- [CONSIGNE]: Pouvez-vous recopier mot pour mot, dans l'extrait ci-dessous, le passage qui va de « 1. Les requêtes » jusqu'à « un seul arrêt. » inclus ?

- [EXTRAIT]:
· · · ·

Considérant ce qui suit :

1. Les requêtes présentées par le syndicat principal des copropriétaires de l'Ensemble immobilier Tour Maine Montparnasse et par les syndicats secondaires des copropriétaires des bâtiments A, B, C, D de l'Ensemble immobilier Tour Maine Montparnasse sont dirigées contre le même jugement par lequel le Tribunal administratif de Paris a rejeté les demandes des cinq syndicats requérants qui tendaient à l'annulation de la même décision. Les cinq requêtes ont fait l'objet d'une instruction commune. Il y a lieu de les joindre pour statuer par un seul arrêt.

· · · ·

- [DONNÉES FOURNIES]:
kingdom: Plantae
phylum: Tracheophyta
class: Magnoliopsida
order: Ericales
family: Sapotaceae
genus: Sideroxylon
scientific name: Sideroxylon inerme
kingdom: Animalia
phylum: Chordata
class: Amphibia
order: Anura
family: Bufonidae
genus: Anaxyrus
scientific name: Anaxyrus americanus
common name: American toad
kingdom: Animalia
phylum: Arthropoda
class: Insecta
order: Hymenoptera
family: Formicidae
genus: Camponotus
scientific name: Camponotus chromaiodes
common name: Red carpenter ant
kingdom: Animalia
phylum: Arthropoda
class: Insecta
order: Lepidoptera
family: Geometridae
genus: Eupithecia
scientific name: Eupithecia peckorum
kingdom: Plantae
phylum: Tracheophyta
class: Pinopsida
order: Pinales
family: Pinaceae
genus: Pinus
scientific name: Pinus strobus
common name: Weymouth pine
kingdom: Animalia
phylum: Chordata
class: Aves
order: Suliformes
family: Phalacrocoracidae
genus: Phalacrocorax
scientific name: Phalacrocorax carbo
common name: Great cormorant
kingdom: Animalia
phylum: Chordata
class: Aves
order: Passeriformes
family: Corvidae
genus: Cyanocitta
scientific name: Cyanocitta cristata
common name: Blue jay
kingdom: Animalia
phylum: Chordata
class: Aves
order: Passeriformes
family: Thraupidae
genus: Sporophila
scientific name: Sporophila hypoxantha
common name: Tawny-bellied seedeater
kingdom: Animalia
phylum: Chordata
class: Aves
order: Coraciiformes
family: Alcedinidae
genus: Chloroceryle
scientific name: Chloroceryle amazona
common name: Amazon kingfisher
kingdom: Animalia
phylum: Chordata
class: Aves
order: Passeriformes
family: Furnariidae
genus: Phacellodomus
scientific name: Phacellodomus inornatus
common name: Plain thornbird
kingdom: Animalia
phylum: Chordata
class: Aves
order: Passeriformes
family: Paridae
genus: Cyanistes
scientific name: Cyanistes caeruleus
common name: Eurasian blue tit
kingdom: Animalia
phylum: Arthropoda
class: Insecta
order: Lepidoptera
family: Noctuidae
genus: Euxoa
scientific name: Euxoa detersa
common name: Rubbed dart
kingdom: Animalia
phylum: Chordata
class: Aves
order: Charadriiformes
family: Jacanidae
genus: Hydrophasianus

· · · ·

- [CORRIGÉ]:
1. Les requêtes présentées par le syndicat principal des copropriétaires de l'Ensemble immobilier Tour Maine Montparnasse et par les syndicats secondaires des copropriétaires des bâtiments A, B, C, D de l'Ensemble immobilier Tour Maine Montparnasse sont dirigées contre le même jugement par lequel le Tribunal administratif de Paris a rejeté les demandes des cinq syndicats requérants qui tendaient à l'annulation de la même décision. Les cinq requêtes ont fait l'objet d'une instruction commune. Il y a lieu de les joindre pour statuer par un seul arrêt.